• [YOUR OBJECTIVE]
Among the lines of this material, find those holding the word "visible" and report how many there are, with nothing added.

• [INFORMATION SUPPLIED]
<<<<

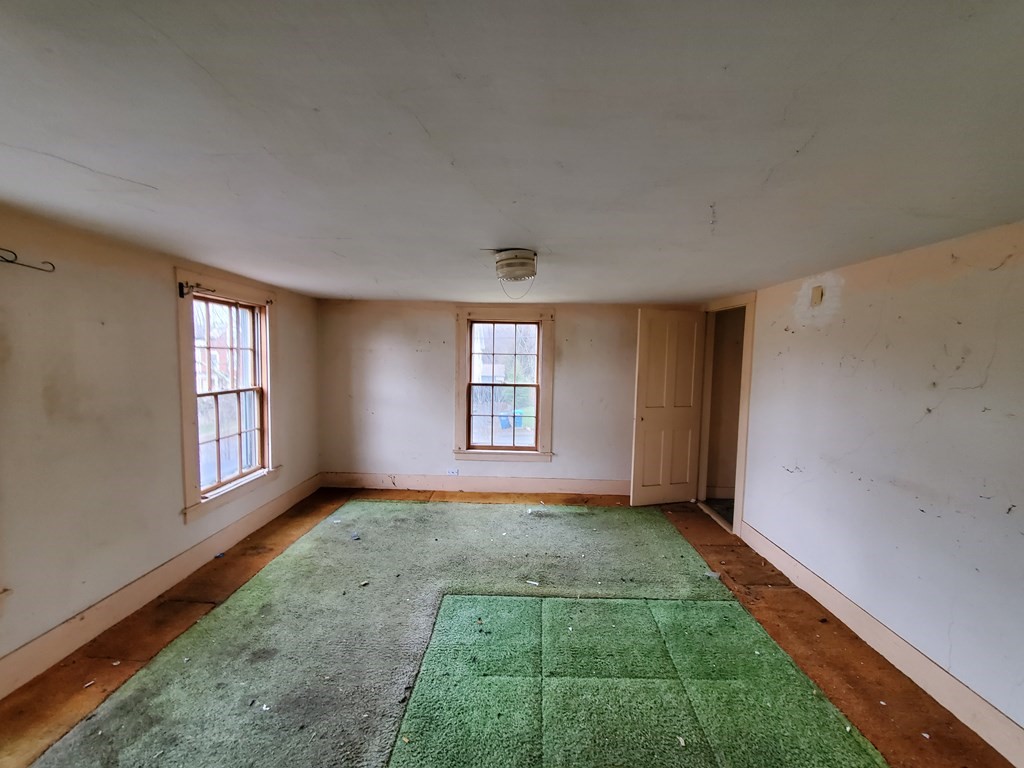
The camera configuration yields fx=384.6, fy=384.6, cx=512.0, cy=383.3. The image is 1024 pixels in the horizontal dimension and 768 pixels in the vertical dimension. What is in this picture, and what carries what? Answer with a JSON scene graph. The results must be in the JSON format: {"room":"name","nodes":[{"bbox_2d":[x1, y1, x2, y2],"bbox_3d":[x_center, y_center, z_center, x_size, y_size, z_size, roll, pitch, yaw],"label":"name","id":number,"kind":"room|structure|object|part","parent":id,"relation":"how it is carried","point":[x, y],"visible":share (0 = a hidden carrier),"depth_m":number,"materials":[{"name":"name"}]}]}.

>>>>
<<<<

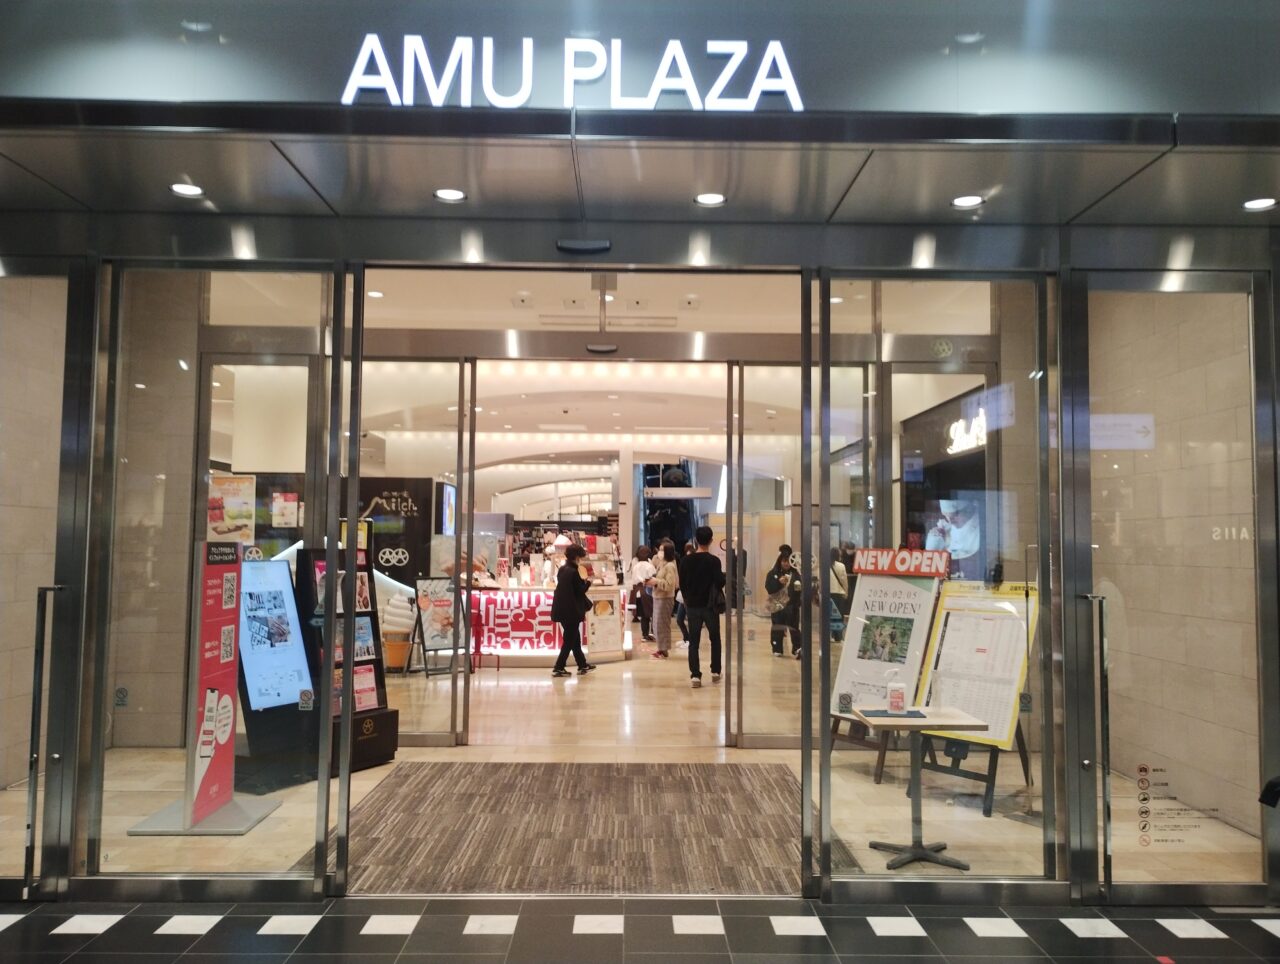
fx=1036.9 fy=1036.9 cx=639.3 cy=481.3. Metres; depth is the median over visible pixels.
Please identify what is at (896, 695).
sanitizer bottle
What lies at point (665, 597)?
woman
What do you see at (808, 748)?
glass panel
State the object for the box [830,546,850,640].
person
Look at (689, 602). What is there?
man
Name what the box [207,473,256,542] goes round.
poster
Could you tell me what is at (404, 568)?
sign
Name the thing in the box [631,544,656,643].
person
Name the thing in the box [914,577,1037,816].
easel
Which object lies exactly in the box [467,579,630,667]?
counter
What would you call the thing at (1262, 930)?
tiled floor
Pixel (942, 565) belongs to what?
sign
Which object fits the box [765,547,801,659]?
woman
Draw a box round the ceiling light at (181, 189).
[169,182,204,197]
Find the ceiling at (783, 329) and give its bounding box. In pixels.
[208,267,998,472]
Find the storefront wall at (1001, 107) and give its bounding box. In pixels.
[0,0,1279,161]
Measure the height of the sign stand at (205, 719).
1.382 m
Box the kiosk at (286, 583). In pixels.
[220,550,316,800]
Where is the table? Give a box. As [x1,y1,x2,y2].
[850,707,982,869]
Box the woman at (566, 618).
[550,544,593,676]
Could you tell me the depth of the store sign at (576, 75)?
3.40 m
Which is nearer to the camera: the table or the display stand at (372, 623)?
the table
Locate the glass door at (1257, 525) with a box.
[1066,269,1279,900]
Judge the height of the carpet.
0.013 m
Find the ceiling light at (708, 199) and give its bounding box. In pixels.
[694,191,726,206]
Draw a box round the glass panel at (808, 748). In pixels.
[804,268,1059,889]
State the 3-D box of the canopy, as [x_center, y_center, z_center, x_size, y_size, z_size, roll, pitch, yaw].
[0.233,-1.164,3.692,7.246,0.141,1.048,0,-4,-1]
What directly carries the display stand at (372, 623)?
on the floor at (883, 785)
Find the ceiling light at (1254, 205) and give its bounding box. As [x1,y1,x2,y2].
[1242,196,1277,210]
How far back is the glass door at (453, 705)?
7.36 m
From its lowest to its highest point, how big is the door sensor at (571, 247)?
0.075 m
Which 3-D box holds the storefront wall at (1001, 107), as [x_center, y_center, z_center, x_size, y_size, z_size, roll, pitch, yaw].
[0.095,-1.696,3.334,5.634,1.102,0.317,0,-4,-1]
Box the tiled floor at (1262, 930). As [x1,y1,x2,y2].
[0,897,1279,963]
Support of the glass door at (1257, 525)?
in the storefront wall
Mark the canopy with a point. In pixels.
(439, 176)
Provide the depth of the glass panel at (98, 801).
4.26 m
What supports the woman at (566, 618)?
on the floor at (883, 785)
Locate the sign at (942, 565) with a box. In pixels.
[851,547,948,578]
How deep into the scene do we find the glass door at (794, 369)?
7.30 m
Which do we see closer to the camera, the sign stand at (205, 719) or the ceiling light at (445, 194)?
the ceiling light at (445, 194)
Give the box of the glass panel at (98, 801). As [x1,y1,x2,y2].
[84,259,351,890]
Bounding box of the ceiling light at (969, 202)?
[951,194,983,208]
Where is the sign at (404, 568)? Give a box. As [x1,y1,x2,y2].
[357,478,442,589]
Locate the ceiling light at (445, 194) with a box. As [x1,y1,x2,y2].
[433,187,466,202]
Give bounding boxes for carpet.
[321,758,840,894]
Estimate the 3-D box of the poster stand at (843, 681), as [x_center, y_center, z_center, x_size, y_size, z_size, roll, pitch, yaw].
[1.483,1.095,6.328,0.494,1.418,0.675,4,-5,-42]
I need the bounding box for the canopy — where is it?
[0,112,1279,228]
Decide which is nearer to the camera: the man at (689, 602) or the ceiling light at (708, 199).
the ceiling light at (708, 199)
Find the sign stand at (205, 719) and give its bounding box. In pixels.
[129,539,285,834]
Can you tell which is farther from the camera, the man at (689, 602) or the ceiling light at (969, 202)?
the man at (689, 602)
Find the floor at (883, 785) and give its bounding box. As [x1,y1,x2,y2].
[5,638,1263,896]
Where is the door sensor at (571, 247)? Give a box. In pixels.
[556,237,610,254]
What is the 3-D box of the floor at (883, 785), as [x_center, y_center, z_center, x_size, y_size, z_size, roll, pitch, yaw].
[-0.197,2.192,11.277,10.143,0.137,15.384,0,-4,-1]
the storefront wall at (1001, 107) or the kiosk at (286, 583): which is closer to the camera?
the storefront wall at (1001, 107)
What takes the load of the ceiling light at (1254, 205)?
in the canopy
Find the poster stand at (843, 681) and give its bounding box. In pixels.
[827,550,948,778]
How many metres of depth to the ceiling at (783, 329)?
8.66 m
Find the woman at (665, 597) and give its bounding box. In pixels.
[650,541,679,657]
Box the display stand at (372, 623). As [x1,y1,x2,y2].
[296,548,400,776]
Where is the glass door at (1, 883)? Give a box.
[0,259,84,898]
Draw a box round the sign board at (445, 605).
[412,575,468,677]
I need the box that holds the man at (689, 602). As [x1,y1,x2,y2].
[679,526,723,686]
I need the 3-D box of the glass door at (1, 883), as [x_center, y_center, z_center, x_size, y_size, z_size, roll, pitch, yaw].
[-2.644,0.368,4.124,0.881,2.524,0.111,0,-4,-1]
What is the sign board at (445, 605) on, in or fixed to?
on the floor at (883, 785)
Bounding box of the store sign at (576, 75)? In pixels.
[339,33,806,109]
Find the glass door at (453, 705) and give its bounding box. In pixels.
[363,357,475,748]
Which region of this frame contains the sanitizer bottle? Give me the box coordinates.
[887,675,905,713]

>>>>

• [FINAL ANSWER]
2